After mathematically modeling each patient's biokinetic data, the residence times are easily determined by integration of the equations simulating the biodistribution. Using a version of the MIRDOSE3 software specifically modified to estimate normal tissue and lesion doses, a dose estimate is calculated for that individual. From data describing maximum tolerated dose for normal tissues, it is a simple matter to determine the largest amount of activity that can be safely administered. Additionally, we can provide a more detailed report of the estimated active marrow dosimetry. This is accomplished by reporting the marrow dose in a new format: a histogram of the fraction of marrow receiving a certain amount of absorbed dose as a function of absorbed dose level. From this information, we may be able to estimate the fraction of the total marrow likely to receive myelotoxic amounts of absorbed dose.
By predicting the maximum tolerable dose to normal tissues and the fraction of marrow that may be suppressed, a scientific, systematic method of planning radionuclide therapy with Sn-117m will have been achieved.
C. Ionizing Radiation, Radioactive Materials, or Chemical Substances
Patients (after providing signed, informed consent) participating in this project will receive one or more injections of Sn-117m DTPA, a radiopharmaceutical. Patients may also receive a baseline bone scan using a Tc-99m-labeled radiopharmaceutical and one or more bone and chest x-rays.
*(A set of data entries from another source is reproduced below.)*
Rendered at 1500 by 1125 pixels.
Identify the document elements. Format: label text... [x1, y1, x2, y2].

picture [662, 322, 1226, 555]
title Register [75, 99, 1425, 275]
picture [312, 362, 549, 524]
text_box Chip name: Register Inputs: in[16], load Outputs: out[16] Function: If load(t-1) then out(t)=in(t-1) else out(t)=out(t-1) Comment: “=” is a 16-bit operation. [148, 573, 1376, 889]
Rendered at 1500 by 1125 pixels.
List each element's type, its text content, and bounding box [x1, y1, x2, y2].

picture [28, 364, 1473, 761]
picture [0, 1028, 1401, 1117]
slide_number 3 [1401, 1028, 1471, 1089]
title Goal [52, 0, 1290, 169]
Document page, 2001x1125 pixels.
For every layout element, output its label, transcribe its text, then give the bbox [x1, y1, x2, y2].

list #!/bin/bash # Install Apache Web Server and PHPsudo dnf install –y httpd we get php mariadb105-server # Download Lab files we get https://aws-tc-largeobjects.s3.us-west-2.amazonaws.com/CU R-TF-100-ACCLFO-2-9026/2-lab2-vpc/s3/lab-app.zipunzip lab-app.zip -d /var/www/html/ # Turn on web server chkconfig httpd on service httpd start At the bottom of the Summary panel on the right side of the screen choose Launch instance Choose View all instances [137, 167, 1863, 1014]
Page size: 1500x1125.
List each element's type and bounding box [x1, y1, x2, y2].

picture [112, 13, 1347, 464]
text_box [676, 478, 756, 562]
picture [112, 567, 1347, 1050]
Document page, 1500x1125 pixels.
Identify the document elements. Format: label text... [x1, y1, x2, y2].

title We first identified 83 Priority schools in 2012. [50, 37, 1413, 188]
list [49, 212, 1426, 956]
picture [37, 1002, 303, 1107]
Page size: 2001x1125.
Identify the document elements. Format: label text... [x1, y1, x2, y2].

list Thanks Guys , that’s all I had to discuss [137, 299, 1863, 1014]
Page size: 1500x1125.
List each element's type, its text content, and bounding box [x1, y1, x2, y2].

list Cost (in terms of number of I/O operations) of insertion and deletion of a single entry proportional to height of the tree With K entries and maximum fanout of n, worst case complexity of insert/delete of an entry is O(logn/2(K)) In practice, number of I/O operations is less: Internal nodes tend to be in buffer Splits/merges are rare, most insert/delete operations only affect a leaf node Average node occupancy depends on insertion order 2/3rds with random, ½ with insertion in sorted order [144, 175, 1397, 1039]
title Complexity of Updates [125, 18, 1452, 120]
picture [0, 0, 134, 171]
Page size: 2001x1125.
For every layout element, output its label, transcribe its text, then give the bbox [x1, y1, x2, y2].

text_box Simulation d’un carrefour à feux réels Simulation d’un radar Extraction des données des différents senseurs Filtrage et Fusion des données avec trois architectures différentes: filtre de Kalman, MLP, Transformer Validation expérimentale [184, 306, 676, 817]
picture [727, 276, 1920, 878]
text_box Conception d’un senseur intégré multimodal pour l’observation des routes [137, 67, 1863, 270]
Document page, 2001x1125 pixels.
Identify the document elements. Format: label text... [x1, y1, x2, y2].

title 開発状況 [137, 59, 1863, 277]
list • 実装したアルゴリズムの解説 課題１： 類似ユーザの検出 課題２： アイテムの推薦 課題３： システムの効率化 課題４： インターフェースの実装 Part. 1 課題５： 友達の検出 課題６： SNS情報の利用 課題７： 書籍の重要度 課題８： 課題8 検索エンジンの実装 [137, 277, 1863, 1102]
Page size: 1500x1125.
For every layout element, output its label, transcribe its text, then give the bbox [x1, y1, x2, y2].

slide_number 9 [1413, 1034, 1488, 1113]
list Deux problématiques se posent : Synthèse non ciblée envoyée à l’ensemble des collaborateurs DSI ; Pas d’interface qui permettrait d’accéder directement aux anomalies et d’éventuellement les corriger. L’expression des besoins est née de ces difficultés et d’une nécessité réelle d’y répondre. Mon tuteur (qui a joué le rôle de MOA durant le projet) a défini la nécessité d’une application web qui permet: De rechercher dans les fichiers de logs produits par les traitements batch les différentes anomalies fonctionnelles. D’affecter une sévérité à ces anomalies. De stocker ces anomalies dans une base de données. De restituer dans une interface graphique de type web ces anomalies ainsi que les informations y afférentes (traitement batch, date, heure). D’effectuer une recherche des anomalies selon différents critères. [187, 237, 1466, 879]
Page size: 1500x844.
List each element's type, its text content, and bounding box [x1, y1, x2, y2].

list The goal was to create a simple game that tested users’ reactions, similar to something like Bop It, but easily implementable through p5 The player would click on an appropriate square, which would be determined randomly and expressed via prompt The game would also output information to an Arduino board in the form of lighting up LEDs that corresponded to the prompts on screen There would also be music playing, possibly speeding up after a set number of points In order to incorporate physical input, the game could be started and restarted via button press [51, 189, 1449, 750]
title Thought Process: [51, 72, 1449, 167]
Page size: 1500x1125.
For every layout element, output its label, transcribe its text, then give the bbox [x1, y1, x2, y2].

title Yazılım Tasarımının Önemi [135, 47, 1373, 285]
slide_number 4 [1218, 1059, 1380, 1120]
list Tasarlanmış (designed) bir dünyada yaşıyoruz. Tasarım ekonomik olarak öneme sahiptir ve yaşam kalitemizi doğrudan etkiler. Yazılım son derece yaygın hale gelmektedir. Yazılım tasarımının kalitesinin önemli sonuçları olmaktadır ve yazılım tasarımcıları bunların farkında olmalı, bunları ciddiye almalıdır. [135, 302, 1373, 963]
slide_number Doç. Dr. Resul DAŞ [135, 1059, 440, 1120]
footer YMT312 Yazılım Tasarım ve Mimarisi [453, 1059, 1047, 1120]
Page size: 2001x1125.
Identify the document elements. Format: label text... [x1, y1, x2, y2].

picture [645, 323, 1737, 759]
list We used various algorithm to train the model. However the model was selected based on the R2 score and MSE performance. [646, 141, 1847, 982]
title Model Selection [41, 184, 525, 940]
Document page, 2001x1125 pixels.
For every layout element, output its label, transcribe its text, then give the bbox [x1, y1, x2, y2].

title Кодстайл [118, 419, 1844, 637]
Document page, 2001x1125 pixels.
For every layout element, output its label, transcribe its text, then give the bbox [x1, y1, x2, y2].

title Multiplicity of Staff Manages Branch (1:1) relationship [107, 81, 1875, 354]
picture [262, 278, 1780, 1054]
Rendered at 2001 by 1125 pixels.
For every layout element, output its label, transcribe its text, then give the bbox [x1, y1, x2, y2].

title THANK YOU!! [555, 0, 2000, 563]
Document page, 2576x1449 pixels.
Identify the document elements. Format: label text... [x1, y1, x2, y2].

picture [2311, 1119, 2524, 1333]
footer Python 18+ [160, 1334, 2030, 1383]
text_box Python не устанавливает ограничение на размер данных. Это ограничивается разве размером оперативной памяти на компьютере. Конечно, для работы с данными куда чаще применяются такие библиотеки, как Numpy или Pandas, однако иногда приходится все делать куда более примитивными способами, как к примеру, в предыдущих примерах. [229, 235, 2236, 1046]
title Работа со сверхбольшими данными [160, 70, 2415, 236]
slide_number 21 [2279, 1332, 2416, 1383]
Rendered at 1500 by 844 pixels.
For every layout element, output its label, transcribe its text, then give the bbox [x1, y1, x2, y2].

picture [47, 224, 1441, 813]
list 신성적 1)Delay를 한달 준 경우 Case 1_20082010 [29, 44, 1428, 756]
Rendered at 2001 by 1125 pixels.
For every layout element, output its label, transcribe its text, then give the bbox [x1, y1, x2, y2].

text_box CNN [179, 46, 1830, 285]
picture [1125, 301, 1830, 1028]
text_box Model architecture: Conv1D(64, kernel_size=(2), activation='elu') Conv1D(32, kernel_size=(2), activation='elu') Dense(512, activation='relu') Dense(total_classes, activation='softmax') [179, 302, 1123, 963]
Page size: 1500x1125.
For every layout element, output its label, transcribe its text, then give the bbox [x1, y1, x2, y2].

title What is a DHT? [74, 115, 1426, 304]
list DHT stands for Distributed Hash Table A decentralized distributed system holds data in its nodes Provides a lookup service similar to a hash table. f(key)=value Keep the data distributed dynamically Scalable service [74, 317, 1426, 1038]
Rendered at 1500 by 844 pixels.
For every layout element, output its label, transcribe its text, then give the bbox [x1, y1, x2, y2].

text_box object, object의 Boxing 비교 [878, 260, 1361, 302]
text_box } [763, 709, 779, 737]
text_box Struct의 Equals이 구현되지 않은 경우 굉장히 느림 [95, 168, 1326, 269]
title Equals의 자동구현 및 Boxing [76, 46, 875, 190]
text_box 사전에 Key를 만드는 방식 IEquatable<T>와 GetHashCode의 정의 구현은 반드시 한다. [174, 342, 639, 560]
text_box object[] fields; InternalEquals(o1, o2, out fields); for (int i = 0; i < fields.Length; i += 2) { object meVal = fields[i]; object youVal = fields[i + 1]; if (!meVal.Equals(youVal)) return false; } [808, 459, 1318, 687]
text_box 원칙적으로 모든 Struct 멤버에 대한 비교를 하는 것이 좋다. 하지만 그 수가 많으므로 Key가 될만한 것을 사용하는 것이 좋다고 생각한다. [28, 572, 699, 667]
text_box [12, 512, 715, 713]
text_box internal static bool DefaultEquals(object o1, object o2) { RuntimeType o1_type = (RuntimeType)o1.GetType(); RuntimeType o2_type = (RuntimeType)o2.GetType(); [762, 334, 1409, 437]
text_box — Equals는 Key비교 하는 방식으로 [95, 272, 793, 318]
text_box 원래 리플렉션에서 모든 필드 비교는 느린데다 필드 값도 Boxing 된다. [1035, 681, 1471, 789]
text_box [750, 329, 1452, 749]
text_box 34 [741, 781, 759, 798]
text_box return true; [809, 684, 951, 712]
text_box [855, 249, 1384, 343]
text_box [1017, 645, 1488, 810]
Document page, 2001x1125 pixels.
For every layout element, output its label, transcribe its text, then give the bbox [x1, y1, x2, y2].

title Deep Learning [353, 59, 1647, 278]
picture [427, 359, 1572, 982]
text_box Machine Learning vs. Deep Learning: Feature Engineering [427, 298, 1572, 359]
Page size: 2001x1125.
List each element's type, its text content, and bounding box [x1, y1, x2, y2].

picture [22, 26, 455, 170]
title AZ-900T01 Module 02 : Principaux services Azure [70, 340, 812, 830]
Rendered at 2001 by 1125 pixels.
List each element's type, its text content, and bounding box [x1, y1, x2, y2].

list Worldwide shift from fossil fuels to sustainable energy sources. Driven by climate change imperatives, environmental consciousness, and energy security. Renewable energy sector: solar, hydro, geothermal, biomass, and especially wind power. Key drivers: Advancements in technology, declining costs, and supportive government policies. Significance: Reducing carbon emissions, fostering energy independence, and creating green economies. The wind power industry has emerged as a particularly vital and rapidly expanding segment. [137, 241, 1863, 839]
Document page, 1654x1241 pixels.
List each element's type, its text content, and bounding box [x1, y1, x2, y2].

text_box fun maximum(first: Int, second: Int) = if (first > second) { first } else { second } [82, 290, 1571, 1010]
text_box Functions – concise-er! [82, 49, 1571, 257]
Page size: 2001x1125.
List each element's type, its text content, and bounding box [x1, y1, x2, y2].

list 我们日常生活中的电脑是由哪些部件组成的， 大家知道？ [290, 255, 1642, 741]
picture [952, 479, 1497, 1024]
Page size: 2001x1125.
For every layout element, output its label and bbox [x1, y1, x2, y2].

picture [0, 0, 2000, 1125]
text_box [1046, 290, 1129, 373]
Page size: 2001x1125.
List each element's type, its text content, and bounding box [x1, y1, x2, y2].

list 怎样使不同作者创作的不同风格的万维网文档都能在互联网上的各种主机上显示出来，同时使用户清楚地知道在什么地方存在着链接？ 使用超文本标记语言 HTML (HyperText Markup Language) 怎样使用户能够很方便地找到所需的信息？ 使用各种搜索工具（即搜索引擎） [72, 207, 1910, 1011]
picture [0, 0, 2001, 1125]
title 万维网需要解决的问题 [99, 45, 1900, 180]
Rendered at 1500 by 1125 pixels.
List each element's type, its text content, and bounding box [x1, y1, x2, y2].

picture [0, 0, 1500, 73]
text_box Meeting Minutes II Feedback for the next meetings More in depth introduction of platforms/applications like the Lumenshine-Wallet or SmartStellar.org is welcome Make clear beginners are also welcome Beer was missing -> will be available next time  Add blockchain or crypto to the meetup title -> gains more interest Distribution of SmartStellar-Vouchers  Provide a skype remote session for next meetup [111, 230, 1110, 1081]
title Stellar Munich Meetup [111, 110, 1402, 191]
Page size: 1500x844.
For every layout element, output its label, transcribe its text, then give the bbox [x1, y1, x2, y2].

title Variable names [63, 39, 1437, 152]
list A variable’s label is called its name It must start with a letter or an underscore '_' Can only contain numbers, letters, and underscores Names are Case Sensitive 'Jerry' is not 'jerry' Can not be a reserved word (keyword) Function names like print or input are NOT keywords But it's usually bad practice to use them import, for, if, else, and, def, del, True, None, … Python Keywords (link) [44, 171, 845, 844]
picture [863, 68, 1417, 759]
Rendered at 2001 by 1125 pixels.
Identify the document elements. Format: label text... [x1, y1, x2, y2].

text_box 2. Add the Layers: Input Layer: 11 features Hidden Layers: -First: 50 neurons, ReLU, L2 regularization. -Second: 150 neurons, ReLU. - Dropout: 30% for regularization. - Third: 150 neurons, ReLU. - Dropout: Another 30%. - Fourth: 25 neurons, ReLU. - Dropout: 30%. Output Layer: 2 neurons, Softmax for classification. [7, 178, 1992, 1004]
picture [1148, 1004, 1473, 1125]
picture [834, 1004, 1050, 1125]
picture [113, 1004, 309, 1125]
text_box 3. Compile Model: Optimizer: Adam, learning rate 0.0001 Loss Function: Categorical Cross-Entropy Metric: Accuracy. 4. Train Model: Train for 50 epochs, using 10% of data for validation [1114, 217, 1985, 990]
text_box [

Patients will not be exposed to ionizing radiation, radioactive materials, or chemical substances, other than medications the patients are already taking at their acceptance for participation in this project or those diagnostic imaging procedures listed above, unless medically necessary.
D. Procedures Involving Human Subjects
Upon giving informed consent, medical histories and physical examinations will be obtained. Patients will then undergo routine blood tests and bone and chest x-rays (all routine for cancer patients). After completion of these initial assessments, patients will receive up to 35 mCi (most likely dose range 10-25 mCi) of Sn-117m DTPA via venipuncture. Blood and urine samples will be collected periodically over the next 6 months and scintigraphic images will be obtained over the 7 days following administration of the Sn-117m DTPA. Assessments of the duration and extent of pain relief will be verbally obtained until the patient is lost to followup.
The risks associated with the clinical protocol are those of mild to moderate myelotoxicity. Drops in white bIood cell and platelet counts most likely will occur, though the drops have not been severe enough to produce clinically significant myelotoxicity in Phase I and II clinical studies. Identifiable patient data will be protected to the extent allowable by law.